It's a long story - the [1/N] changelog spells out the considerations
- "Add and use memdesc_flags_t" from Matthew Wilcox gets us started on
the memdesc project. Please see
https://kernelnewbies.org/MatthewWilcox/Memdescs and
https://blogs.oracle.com/linux/post/introducing-memdesc
- "Tiny optimization for large read operations" from Chi Zhiling
improves the efficiency of the pagecache read path
- "Better split_huge_page_test result check" from Zi Yan improves our
folio splitting selftest code
- "test that rmap behaves as expected" from Wei Yang adds some rmap
selftests
- "remove write_cache_pages()" from Christoph Hellwig removes that
function and converts its two remaining callers
- "selftests/mm: uffd-stress fixes" from Dev Jain fixes some UFFD
selftests issues
- "introduce kernel file mapped folios" from Boris Burkov introduces
the concept of "kernel file pages". Using these permits btrfs to
account its metadata pages to the root cgroup, rather than to the
cgroups of random inappropriate tasks
- "mm/pageblock: improve readability of some pageblock handling" from
Wei Yang provides some readability improvements to the page allocator
code
- "mm/damon: support ARM32 with LPAE" from SeongJae Park teaches DAMON
to understand arm32 highmem
- "tools: testing: Use existing atomic.h for vma/maple tests" from
Brendan Jackman performs some code cleanups and deduplication under
tools/testing/
- "maple_tree: Fix testing for 32bit compiles" from Liam Howlett fixes
a couple of 32-bit issues in tools/testing/radix-tree.c
- "kasan: unify kasan_enabled() and remove arch-specific
implementations" from Sabyrzhan Tasbolatov moves KASAN arch-specific
initialization code into a common arch-neutral implementation
- "mm: remove zpool" from Johannes Weiner removes zspool - an
indirection layer which now only redirects to a single thing
(zsmalloc)
- "mm: task_stack: Stack handling cleanups" from Pasha Tatashin makes a
couple of cleanups in the fork code
- "mm: remove nth_page()" from David Hildenbrand makes rather a lot of
adjustments at various nth_page() callsites, eventually permitting
the removal of that undesirable helper function
- "introduce kasan.write_only option in hw-tags" from Yeoreum Yun
creates a KASAN read-only mode for ARM, using that architecture's
memory tagging feature.
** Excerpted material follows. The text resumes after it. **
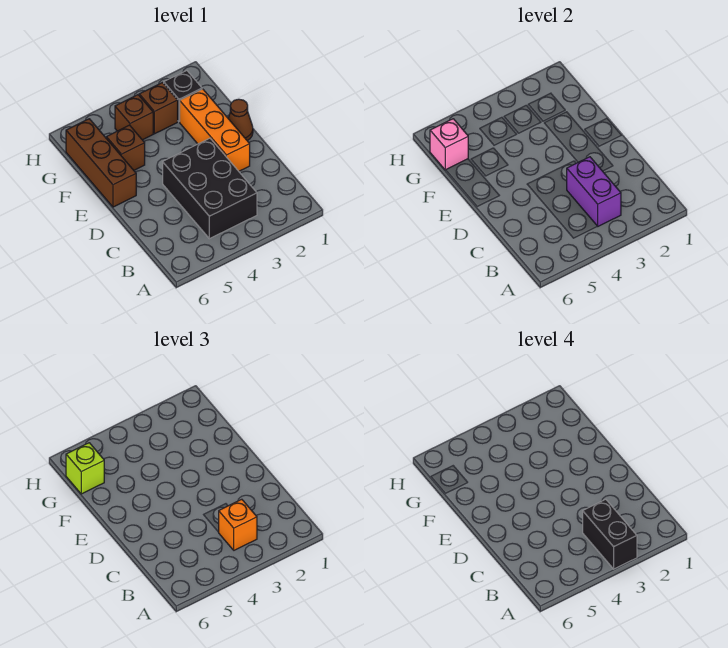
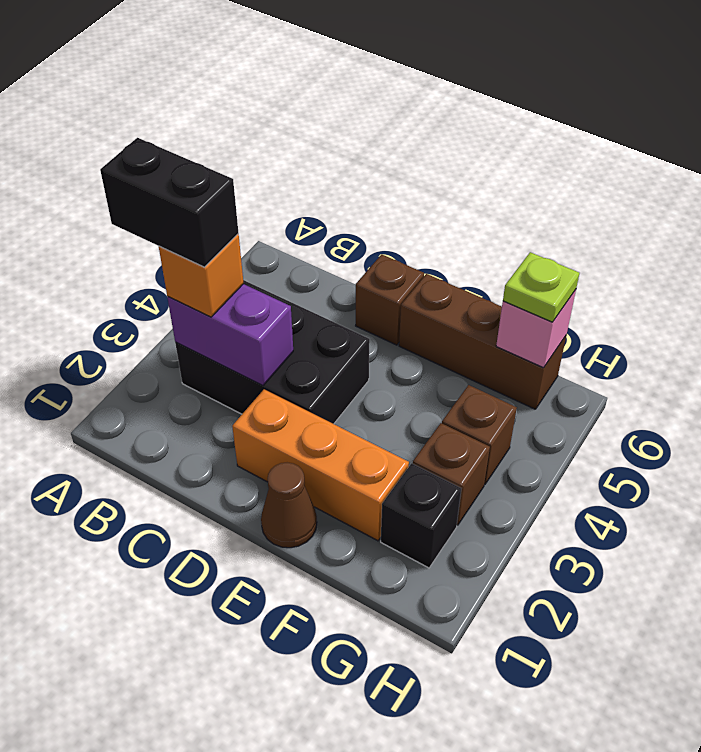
brown brick F5 level 1 -> brown brick D6 level 1
lime brick G6 level 3 -> lime plate G6 level 3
It is felt that a read-only mode KASAN is
suitable for use in production systems rather than debug-only
- "mm: hugetlb: cleanup hugetlb folio allocation" from Kefeng Wang does
some tidying in the hugetlb folio allocation code
- "mm: establish const-correctness for pointer parameters" from Max
Kellermann makes quite a number of the MM API functions more accurate
about the constness of their arguments. This was getting in the way
of subsystems (in this case CEPH) when they attempt to improving
their own const/non-const accuracy
- "Cleanup free_pages() misuse" from Vishal Moola fixes a number of
code sites which were confused over when to use free_pages() vs
__free_pages()
- "Add Rust abstraction for Maple Trees" from Alice Ryhl makes the
mapletree code accessible to Rust. Required by nouveau and by its
forthcoming successor: the new Rust Nova driver
- "selftests/mm: split_huge_page_test: split_pte_mapped_thp
improvements" from David Hildenbrand adds a fix and some cleanups to
the thp selftesting code
- "mm, swap: introduce swap table as swap cache (phase I)" from Chris
Li and Kairui Song is the first step along the path to implementing
"swap tables" - a new approach to swap allocation and state tracking
which is expected to yield speed and space improvements. This
patchset itself yields a 5-20% performance benefit in some situations
- "Some ptdesc cleanups" from Matthew Wilcox utilizes the new memdesc
layer to clean up the ptdesc code a little
- "Fix va_high_addr_switch.sh test failure" from Chunyu Hu fixes some
issues in our 5-level pagetable selftesting code
- "Minor fixes for memory allocation profiling" from Suren Baghdasaryan
addresses a couple of minor issues in relatively new memory
allocation profiling feature
- "Small cleanups" from Matthew Wilcox has a few cleanups in
preparation for more memdesc work
- "mm/damon: add addr_unit for DAMON_LRU_SORT and DAMON_RECLAIM" from
Quanmin Yan makes some changes to DAMON in furtherance of supporting
arm highmem
- "selftests/mm: Add -Wunreachable-code and fix warnings" from Muhammad
Anjum adds that compiler check to selftests code and fixes the
fallout, by removing dead code
- "Improvements to Victim Process Thawing and OOM Reaper Traversal
Order" from zhongjinji makes a number of improvements in the OOM
killer: mainly thawing a more appropriate group of victim threads so
they can release resources
- "mm/damon: misc fixups and improvements for 6.18" from SeongJae Park
is a bunch of small and unrelated fixups for DAMON
- "mm/damon: define and use DAMON initialization check function" from
SeongJae Park implement reliability and maintainability improvements
to a recently-added bug fix
- "mm/damon/stat: expose auto-tuned intervals and non-idle ages" from
SeongJae Park provides additional transparency to userspace clients
of the DAMON_STAT information
- "Expand scope of khugepaged anonymous collapse" from Dev Jain removes
some constraints on khubepaged's collapsing of anon VMAs. It also
increases the success rate of MADV_COLLAPSE against an anon vma
- "mm: do not assume file == vma->vm_file in compat_vma_mmap_prepare()"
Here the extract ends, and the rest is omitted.